# [Text segment]
┌────────
= Hellmut Lange =

German actor (1923–2011)

Hellmut Lange (19 January 1923 – 13 January 2011) was an actor and journalist who became famous as an action hero on TV and eventually succeeded as presenter on popular TV show Kennen Sie Kino? or Do You Know Film?

==Acting career==
Hellmut Lange started his acting career on radio drama shows for the West German Radio Station Sender Freies Berlin also known as Radio Free Berlin. After finishing his schooling he studied acting for two years in Hanover and then he worked as a stage actor in Munich. In the early fifties he played Old Shatterhand on an open air stage.

After starring in several made for television films, he was the principal actor in The Forger of London a German Edgar Wallace adaption for cinema. The next year he had one of the main roles in a TV mini series based on a story by Francis Durbridge. He also acted as the secret agent protagonist the TV series John Kling.

He played Natty Bumppo in a European miniseries based on James Fenimore Cooper's Leatherstocking Tales. Later he appeared in Patton (1969).

He was the German voice for Richard Harris, Charlton Heston, Paul Newman and other American stars for the German dubbed versions of their feature films.

Lederstrumpf and John Kling's Abenteuer had just been digitally remastered and released on DVD.

==Career as a journalist==
Due to his background in acting and film, Lange wrote articles about cinema. He was also a presenter on German Television on the quiz program Kennen Sie Kino? which ran from 1971 to 1981.

== Retirement ==
Lange worked successfully as an actor on TV until he was over seventy years old. In 2009, serious health issues hindered him from continuing.
└────────
# [Study material]
┌────────
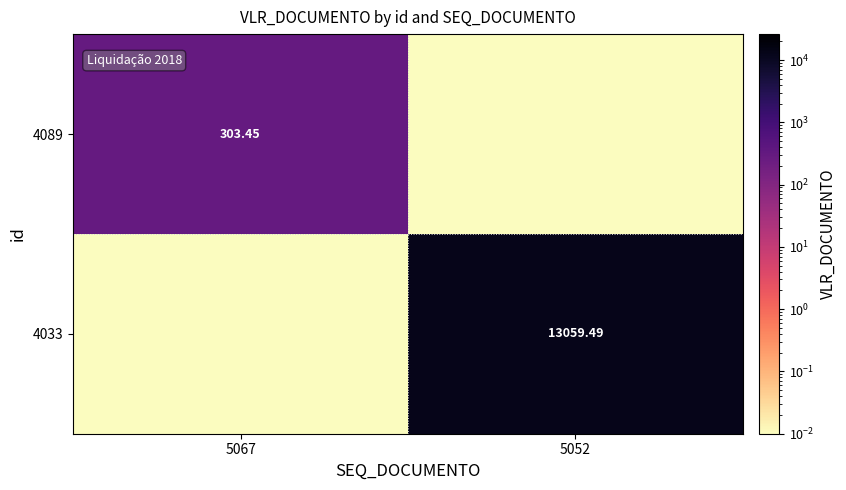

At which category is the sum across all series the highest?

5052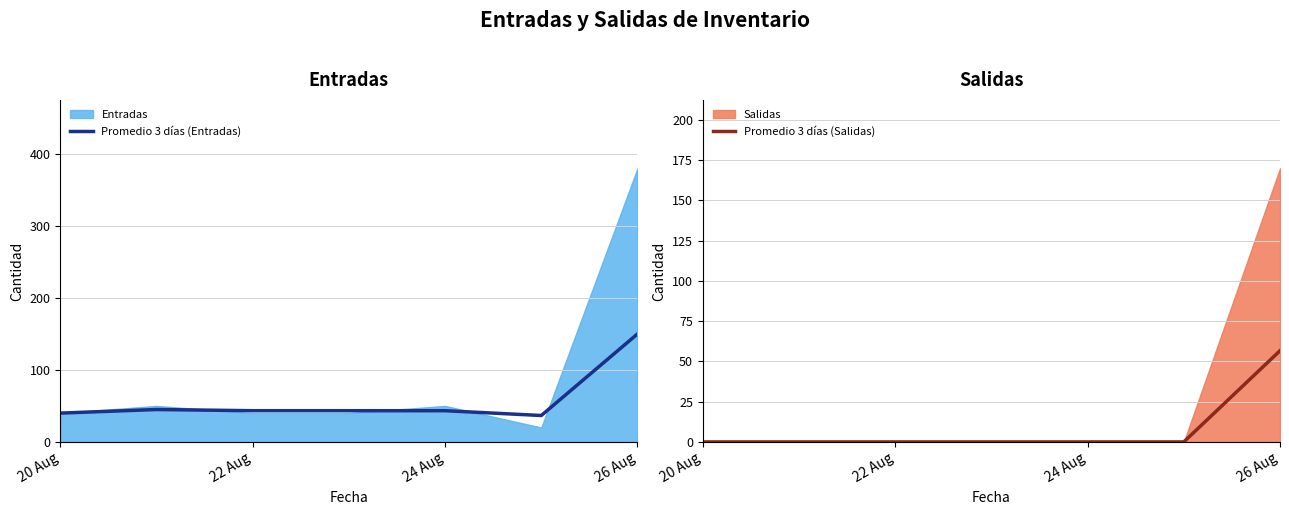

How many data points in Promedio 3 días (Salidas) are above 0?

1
└────────
┌────────
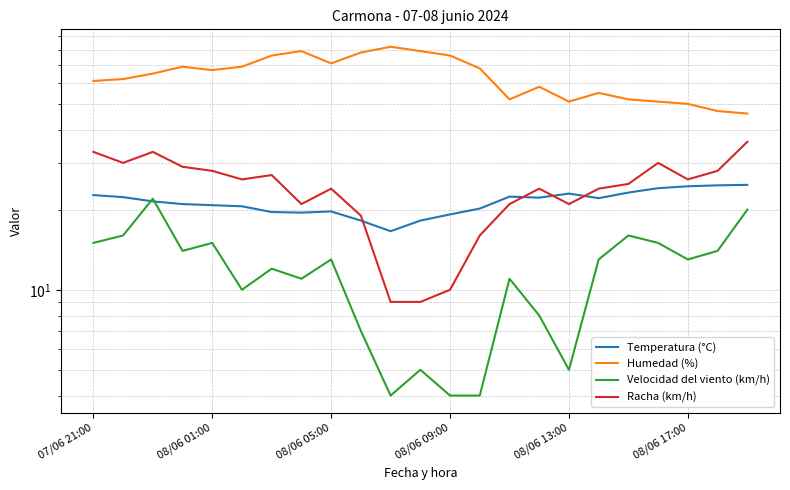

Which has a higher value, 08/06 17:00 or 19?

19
└────────
# [Activity list]
- a) For each statement, say yes or no on whether it agrees with the Hellmut Lange article, and quote the words that decide it: (i) Lange studied acting for two years in Hanover; (ii) the quiz program Kennen Sie Kino? ran until 1991; (iii) in the early fifties Lange played Old Shatterhand on an open air stage.
- b) Rewrite the Hellmut Lange article from "He played Natty" to "their feature films.", changing "miniseries" to "television series".
The records above are separate from the Hellmut Lange article.

# [Task-by-task solutions]
- a)
(i) Yes: "he studied acting for two years in Hanover"
(ii) No: "which ran from 1971 to 1981"
(iii) Yes: "In the early fifties he played Old Shatterhand on an open air stage"

- b)
He played Natty Bumppo in a European television series based on James Fenimore Cooper's Leatherstocking Tales. Later he appeared in Patton (1969).

He was the German voice for Richard Harris, Charlton Heston, Paul Newman and other American stars for the German dubbed versions of their feature films.